2. About 8% of Russia’s population is foreign-born.
3. Many of these migrants hail originally from former Soviet Republics, particularly impoverished Central Asian countries.
4. The Russian Federation’s foreign-born population has remained nearly unchanged since 1990 – 11.5 million – when the country was part of the Soviet Union.
5. Saudi Arabia is now home to the fourth-largest immigrant population in the world at 10.2 million (as of 2015).
6. One-third of Saudi Arabia’s population is foreign-born. (In its much smaller neighbor, United Arab Emirates, 88% of the population is now foreign-born, with 8.1 million immigrants.)

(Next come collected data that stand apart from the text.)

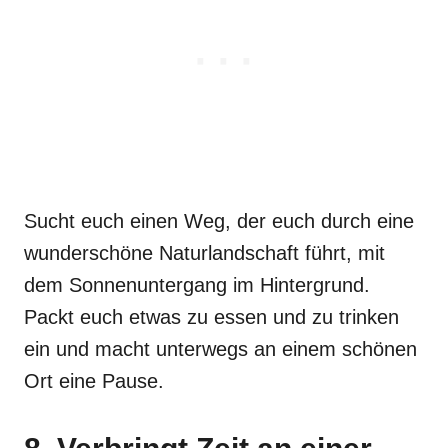
Sucht euch einen Weg, der euch durch eine
wunderschöne Naturlandschaft führt, mit
dem Sonnenuntergang im Hintergrund.
Packt euch etwas zu essen und zu trinken
ein und macht unterwegs an einem schönen
Ort eine Pause.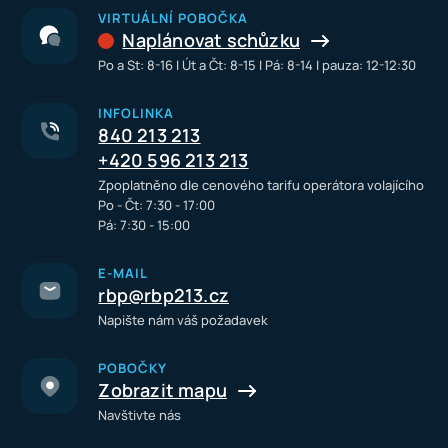
VIRTUÁLNÍ POBOČKA
Naplánovat schůzku
Po a St: 8-16 I Út a Čt: 8-15 I Pá: 8-14 I pauza: 12-12:30
INFOLINKA
840 213 213
+420 596 213 213
Zpoplatněno dle cenového tarifu operátora volajícího
Po - Čt: 7:30 - 17:00
Pá: 7:30 - 15:00
E-MAIL
rbp@rbp213.cz
Napište nám váš požadavek
POBOČKY
Zobrazit mapu
Navštivte nás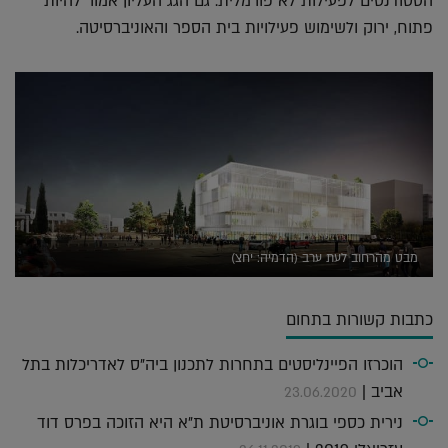
הסטודנטים לפעילות לא פורמלית. גם הגג העליון אמור להיות
פתוח, ירוק ולשימוש פעילויות בית הספר והאוניברסיטה.
מבט מהרחוב לעת ערב (הדמיה: יחצ)
כתבות קשורות בתחום
הוכרזו הפיינליסטים בתחרות לתכנון ביה"ס לאדריכלות בתל
אביב |
23.06.2020
נירית כספי בוגרת אוניברסיטת ת"א היא הזוכה בפרס דוד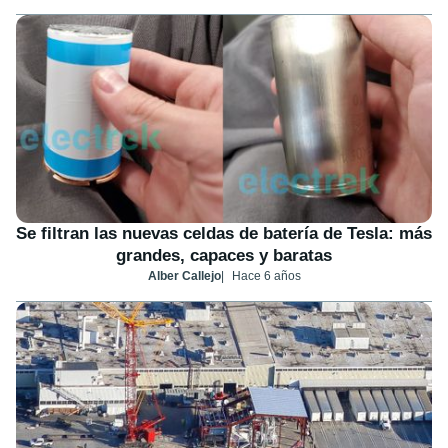
Se filtran las nuevas celdas de batería de Tesla: más
grandes, capaces y baratas
Alber Callejo
Hace 6 años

7. Saudi Arabia, like many of the Gulf monarchies, features sizable migrant-worker populations in both the domestic service and the construction industries.
8. Many of these workers, coming from South or Southeast Asian countries, often find themselves in difficult and exploited positions when they arrive.
9. These mostly oil-based economies are completely dependent on migrant-workers from poor countries as well as on skilled expatriates from wealthy countries.
10. However, both non-native population cohorts are afforded very minimal social participation rights beyond contributing their economic value.
Source: Pew Research Center
Takeaways
Saudi Arabia is home to the fourth-largest immigrant population in the world: 10.2 million.
Oil-based economies are dependent on migrant-workers from poor countries as well as skilled expatriates from wealthy countries.
Russia's foreign-born population has remained unchanged since 1990 – 11.5 million.